Potential and Kinetic Energy with Time Thrown In

[kriegera]

Homework Statement

A stone weighing 0.2 kilograms is thrown vertically upwards with a velocity of 19.6 meters per second. Neglecting the friction of the air, calculate the kinetic and potential energy it possesses at the end of 1 second and 2 seconds respectively.

Homework Equations

The Attempt at a Solution

I found total kinetic energy here:
Total Kinetic Energy=1/2 times mass times velocity squared
KE = (1/2)(0.2)(19.2) ^2 = 36.864
- just not sure how to find it after "1 and 2 seconds respectively."

I know potential energy =
Egrav=mgh

but i don't have a height value so even rearranging doesn't work:
And rearranging to solve for h=Egrav/mg = ?
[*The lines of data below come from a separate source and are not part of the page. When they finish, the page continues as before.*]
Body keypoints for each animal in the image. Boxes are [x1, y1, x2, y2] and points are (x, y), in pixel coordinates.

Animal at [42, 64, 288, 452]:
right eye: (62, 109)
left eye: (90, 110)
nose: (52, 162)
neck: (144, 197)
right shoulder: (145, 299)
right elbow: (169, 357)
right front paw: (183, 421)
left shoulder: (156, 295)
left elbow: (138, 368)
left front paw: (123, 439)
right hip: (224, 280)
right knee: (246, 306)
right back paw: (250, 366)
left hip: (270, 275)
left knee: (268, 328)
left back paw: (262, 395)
How do you solve for kinetic and potential energy when you have the added component of time and missing components of height?

 

[rl.bhat]

Use h = ut-1/2gt^2 where u is the initial velocity of the body.
u is given. t is known. Find h at the end of 1 s and 2 s. Then find PE = mgh.
Then KEf = KEi - mgh.

 

[kriegera]

This is what i got:
Use h = ut-1/2gt^2 where u is the initial velocity of the body.
For 1 second h=(19.6)(1)-1/2(9.8)(1) ^2 = 14.7
For 2 seconds h = (19.6)(2) – ½(9.8)(2) ^2 =19.6
PE=mgh
For 1second = PE=(0.2)(9.8)(14.7) = 28.812
For 2seconds = PE (0.2)(9.8)(19.6) = 38.416

For Kinetic Energy-1second
KEf = 36.864 – (0.2)(9.8)(14.7) = 8.052
For Kinetic Energy – 2seconds
Kef = 36.864 – (0.2)(9.8)(19.6) = -1.552

Is this correct? Can that last kinetic energy value be negative?

 

[rl.bhat]

In the second case
final velocity after 2 second is
v = u - gt = 19.6 - 2*9.8 = 0.
So at 2 second KE = 0.

 

[kriegera]

Ok -thanks. Why does the equation change for the second time-for 2 seconds? Why would you use PE-tgh in the first one and H-gt in the second? Is it b/c at 2 seconds, PE would be 0?

 

[kriegera]

one more quick thing - why did we use 0.2 for seconds in the first equation but 2.0 in the second?

 

[rl.bhat]

0.2 kg is mass, and 2 second is the time.